On Wed, Aug 17, 2016 at 8:58 AM, Ken Thomases ken@codeweavers.com wrote:
On Aug 16, 2016, at 11:46 PM, Ruslan Kabatsayev b7.10110111@gmail.com wrote:
On Wed, Aug 17, 2016 at 6:27 AM, Ken Thomases ken@codeweavers.com wrote:
You need to *not* include the system header and instead include <wgl.h> and, usually, <wglext.h>.
OK, this does appear to work. But I seem to now have to manually declare gluPerspective and other GLU functions I use, since Wine doesn't have anything like <wglu.h>, and the system header <GL/glu.h> conflicts with <wine/wgl.h> and <wine/wglext.h>. Am I missing something?
I don't think you're missing anything. Wine implements glu32, but doesn't seem to have the header. That achieves binary compatibility but not source compatibility. Your best bet for a quick and dirty fix is, as you've surmised, to declare those yourself.
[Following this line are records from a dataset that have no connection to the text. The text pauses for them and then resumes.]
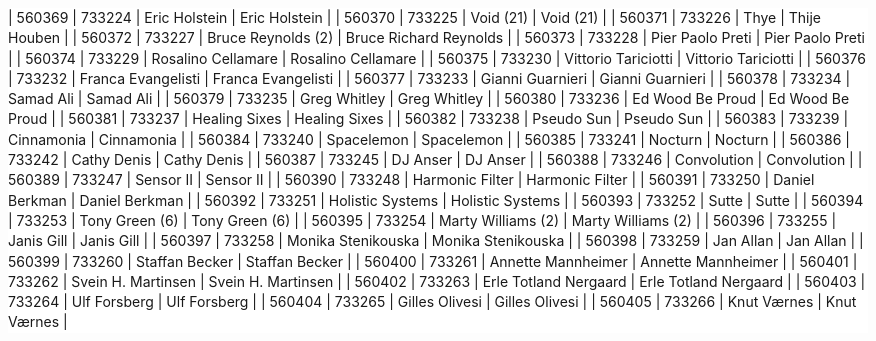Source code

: | 560369 | 733224 | Eric Holstein | Eric Holstein |
| 560370 | 733225 | Void (21) | Void (21) |
| 560371 | 733226 | Thye | Thije Houben |
| 560372 | 733227 | Bruce Reynolds (2) | Bruce Richard Reynolds |
| 560373 | 733228 | Pier Paolo Preti | Pier Paolo Preti |
| 560374 | 733229 | Rosalino Cellamare | Rosalino Cellamare |
| 560375 | 733230 | Vittorio Tariciotti | Vittorio Tariciotti |
| 560376 | 733232 | Franca Evangelisti | Franca Evangelisti |
| 560377 | 733233 | Gianni Guarnieri | Gianni Guarnieri |
| 560378 | 733234 | Samad Ali | Samad Ali |
| 560379 | 733235 | Greg Whitley | Greg Whitley |
| 560380 | 733236 | Ed Wood Be Proud | Ed Wood Be Proud |
| 560381 | 733237 | Healing Sixes | Healing Sixes |
| 560382 | 733238 | Pseudo Sun | Pseudo Sun |
| 560383 | 733239 | Cinnamonia | Cinnamonia |
| 560384 | 733240 | Spacelemon | Spacelemon |
| 560385 | 733241 | Nocturn | Nocturn |
| 560386 | 733242 | Cathy Denis | Cathy Denis |
| 560387 | 733245 | DJ Anser | DJ Anser |
| 560388 | 733246 | Convolution | Convolution |
| 560389 | 733247 | Sensor II | Sensor II |
| 560390 | 733248 | Harmonic Filter | Harmonic Filter |
| 560391 | 733250 | Daniel Berkman | Daniel Berkman |
| 560392 | 733251 | Holistic Systems | Holistic Systems |
| 560393 | 733252 | Sutte | Sutte |
| 560394 | 733253 | Tony Green (6) | Tony Green (6) |
| 560395 | 733254 | Marty Williams (2) | Marty Williams (2) |
| 560396 | 733255 | Janis Gill | Janis Gill |
| 560397 | 733258 | Monika Stenikouska | Monika Stenikouska |
| 560398 | 733259 | Jan Allan | Jan Allan |
| 560399 | 733260 | Staffan Becker | Staffan Becker |
| 560400 | 733261 | Annette Mannheimer | Annette Mannheimer |
| 560401 | 733262 | Svein H. Martinsen | Svein H. Martinsen |
| 560402 | 733263 | Erle Totland Nergaard | Erle Totland Nergaard |
| 560403 | 733264 | Ulf Forsberg | Ulf Forsberg |
| 560404 | 733265 | Gilles Olivesi | Gilles Olivesi |
| 560405 | 733266 | Knut Værnes | Knut Værnes |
Probably best to copy the needed function signatures from dlls/glu32 so they're exact matches, but be sure to copy the ones prefixed with "wine_" to get the proper declspecs and remove the prefix. So, for example, gluPerspective() is implemented as:
int WINAPI wine_gluPerspective(double arg0,double arg1,double arg2,double arg3) { … }
So you would need to declare:
int WINAPI gluPerspective(double arg0,double arg1,double arg2,double arg3);
The "WINAPI" is critical to get the calling convention correct.
As a related issue, Wine's glu32 implementation is actually intimately tied to X11. It links against the the libGLU from XQuartz or X.org. Therefore, it won't work with the Mac driver. You have to use the X11 driver.
Would it be critical if I intend to send my addition as a patch for Wine? Should I avoid using glu32?